You don’t owe SE tax, but may file optional methods to earn credits.
Q2: I have a regular job and freelance income—how does this affect SE tax?
If your wages already meet the $118,500 base, only Medicare applies to SE earnings.
Q3: Can I reduce SE tax by forming an LLC or S-corp?
LLC status doesn’t reduce SE tax; S-corp election may, but seek professional advice.
Q4: I received a 1099-MISC for $3,000—do I owe SE tax?
If net profit ≥ $400 after expenses, yes—you owe SE tax.
Q5: What’s the payment deadline or estimated tax schedule?
Self-employment tax is due at filing; estimated taxes are due quarterly.
Q6: Are ministers subject to SE tax?
Usually yes, unless exempt via Form 4361.

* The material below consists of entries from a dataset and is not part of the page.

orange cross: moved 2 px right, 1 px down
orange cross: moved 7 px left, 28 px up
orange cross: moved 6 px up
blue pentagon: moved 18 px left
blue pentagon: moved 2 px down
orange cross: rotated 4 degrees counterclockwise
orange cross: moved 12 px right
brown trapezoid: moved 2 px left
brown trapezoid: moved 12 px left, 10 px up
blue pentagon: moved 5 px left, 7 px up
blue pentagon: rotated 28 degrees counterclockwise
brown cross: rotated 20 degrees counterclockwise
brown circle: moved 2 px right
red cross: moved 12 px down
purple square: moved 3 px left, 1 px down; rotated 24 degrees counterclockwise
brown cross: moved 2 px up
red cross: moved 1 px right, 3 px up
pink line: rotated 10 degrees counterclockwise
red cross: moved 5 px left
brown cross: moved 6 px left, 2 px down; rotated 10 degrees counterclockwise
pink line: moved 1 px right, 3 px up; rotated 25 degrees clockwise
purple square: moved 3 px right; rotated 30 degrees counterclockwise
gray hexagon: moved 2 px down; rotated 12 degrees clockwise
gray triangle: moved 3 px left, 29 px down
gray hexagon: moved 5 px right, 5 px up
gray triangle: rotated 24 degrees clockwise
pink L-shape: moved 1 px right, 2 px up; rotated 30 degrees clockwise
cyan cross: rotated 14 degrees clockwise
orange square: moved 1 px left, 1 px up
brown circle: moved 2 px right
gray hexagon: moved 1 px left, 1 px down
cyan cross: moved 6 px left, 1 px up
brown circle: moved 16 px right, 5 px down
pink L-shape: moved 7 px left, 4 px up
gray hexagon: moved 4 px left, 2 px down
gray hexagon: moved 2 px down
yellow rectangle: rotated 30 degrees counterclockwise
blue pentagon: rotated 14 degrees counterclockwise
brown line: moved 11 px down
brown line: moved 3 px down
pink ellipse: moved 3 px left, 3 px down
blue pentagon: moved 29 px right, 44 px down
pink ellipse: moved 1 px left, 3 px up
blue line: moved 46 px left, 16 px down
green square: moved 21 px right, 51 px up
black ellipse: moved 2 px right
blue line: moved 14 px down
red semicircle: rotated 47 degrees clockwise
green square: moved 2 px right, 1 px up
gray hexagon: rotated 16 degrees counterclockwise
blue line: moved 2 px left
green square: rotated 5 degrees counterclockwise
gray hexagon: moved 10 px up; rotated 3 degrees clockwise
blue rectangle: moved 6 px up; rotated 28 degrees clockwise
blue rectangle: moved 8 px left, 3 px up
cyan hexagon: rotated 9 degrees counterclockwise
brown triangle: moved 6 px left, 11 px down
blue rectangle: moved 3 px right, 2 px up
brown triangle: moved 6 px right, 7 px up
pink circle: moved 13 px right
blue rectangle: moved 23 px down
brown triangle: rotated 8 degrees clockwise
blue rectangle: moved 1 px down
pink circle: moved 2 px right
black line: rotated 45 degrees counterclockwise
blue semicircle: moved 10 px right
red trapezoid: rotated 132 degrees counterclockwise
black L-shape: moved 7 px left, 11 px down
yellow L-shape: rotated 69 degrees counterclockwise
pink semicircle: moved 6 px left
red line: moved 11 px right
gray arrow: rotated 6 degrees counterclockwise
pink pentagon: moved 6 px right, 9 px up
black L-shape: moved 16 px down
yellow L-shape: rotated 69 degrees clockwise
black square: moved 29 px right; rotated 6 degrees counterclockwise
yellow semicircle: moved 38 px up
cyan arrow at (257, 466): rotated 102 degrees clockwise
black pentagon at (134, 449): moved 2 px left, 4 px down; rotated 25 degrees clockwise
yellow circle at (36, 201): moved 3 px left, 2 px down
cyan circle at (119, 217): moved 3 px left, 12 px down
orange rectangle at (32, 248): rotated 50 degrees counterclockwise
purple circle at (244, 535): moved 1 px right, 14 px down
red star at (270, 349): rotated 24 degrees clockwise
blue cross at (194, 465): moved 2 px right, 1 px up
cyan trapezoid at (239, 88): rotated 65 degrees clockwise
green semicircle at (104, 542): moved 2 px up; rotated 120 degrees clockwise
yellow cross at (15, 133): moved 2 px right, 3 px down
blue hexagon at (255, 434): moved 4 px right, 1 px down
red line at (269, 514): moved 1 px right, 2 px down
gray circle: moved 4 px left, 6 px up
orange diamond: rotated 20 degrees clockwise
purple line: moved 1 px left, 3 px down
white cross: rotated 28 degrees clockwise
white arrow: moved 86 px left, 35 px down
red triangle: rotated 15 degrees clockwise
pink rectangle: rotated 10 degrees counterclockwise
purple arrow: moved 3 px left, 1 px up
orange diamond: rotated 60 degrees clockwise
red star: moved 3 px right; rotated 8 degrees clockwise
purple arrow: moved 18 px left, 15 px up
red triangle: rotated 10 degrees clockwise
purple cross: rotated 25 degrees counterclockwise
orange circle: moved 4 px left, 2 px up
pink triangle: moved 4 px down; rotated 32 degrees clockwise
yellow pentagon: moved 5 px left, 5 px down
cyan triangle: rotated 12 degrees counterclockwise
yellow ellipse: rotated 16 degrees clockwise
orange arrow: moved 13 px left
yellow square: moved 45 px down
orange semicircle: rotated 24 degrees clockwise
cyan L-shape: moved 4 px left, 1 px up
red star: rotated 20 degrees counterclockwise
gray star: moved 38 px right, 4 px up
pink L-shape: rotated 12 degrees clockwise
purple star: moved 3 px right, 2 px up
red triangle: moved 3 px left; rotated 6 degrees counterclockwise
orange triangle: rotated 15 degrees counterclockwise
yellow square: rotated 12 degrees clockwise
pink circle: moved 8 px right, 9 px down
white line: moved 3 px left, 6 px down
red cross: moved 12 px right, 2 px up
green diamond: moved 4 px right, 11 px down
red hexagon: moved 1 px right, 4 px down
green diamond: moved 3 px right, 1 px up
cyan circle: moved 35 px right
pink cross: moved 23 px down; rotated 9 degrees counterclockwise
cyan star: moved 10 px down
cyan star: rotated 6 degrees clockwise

Q7: Can I deduct SE tax, and where?
Yes—deduct 50% on Form 1040, line 27.
Additional Resources
- IRS Publication 334 — Tax Guide for Small Business
- IRS Publication 225 — Farmer’s Tax Guide
- IRS Publication 517 — For ministers and clergy
- IRS Publication 555 — Community Property rules
- Form 1040-ES — Estimated tax vouchers
- IRS.gov/schedulese — Latest forms and updates
This summary is based on authoritative IRS sources for tax year 2016. Tax laws change regularly, so always consult current IRS guidance or a qualified tax professional for your specific situation.